Journaliste au Wall Street Journal, Keach Hagey retrace dans une nouvelle biographie le parcours trouble du patron de ChatGPT, symbole des contradictions de la Silicon Valley.
Son nom a été propulsé sous les projecteurs en novembre 2022, avec le lancement de ce qui représente à ce jour l’un de ses plus grands accomplissements : ChatGPT.
Mais cet outil d’intelligence artificielle, qui cumule désormais 300 millions d’utilisateurs actifs mensuels, n’est que la partie émergée de l’iceberg des ambitions de Sam Altman dans le secteur pourtant déjà foisonnant de l’IA.
La biographie que consacre Keach Hagey, journaliste spécialisée tech au Wall Street Journal (WSJ), à cet homme de 40 ans qui dès l’âge de huit ans manifestait déjà une fascination pour les ordinateurs, et dont la mère décrivait comme un enfant « né adulte », est aussi fascinante qu’inquiétante.
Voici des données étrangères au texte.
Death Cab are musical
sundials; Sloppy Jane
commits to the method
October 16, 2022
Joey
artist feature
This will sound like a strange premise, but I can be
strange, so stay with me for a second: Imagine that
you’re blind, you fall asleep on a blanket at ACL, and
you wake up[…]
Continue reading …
« Sam Altman. L’optimiste et le pari de l’intelligence » ne se contente pas de retracer le parcours fulgurant de celui qui incarne aujourd’hui ChatGPT et la révolution de l’intelligence artificielle.
Quand le profit efface les principes
L’ouvrage révèle surtout la transformation troublante d’un chercheur initialement préoccupé par les dangers potentiels de l’IA en entrepreneur prêt à tout pour dominer ce marché vertigineux, quitte à balayer les garde-fous qu’il appelait lui-même de ses vœux.
En 2015, Altman exprimait publiquement ses préoccupations sur l’intelligence artificielle générale (AGI), la qualifiant de « plus grande menace » pour l’humanité. Il est même allé jusqu’à préconiser la mise en place d’un « projet Manhattan » de l’intelligence artificielle, en référence au programme secret américain qui développa la bombe atomique pendant la Seconde Guerre mondiale.
Son objectif : réunir les meilleurs chercheurs, mobiliser des ressources colossales et établir un contrôle strict pour développer l’IA de manière sécurisée, avant que des acteurs malveillants ou irresponsables ne s’en emparent dangereusement.
Il change pourtant radicalement de posture en 2024. Ainsi, OpenAI, Google et Microsoft s’opposent désormais au décret de réglementation de l’IA signé par le président Joe Biden, alors qu’ils avaient eux-mêmes contribué à son élaboration.
L’obsession du pouvoir
Que s’était-il passé entre-temps ? ChatGPT a explosé. Les profits ont accru, de même que les perspectives de croissance. Le vent a tourné, et Altman avec lui. Avant même l’élection présidentielle qui a ramené Donald Trump au pouvoir en janvier 2025, le milliardaire libertarien Peter Thiel – qui surnomme Altman « le messie de l’IA » – avait orchestré le rapprochement entre le patron d’OpenAI et le futur président.
Cette volte-face révèle la fascination de l’homme pour le pouvoir sous toutes ses formes, une soif d’influence qui dépasse le cadre de l’intelligence artificielle. Dès 2016, alors qu’il dirigeait Y Combinator, le prestigieux accélérateur de start-ups de la Silicon Valley, Altman caressait déjà l’idée de se présenter à l’investiture démocrate pour la présidentielle américaine.
L’investisseur Paul Graham, cofondateur de Y Combinator disait d’ailleurs de lui en 2008 : « Vous pourriez parachuter Sam sur une île remplie de cannibales et revenir cinq ans plus tard, il serait le roi ».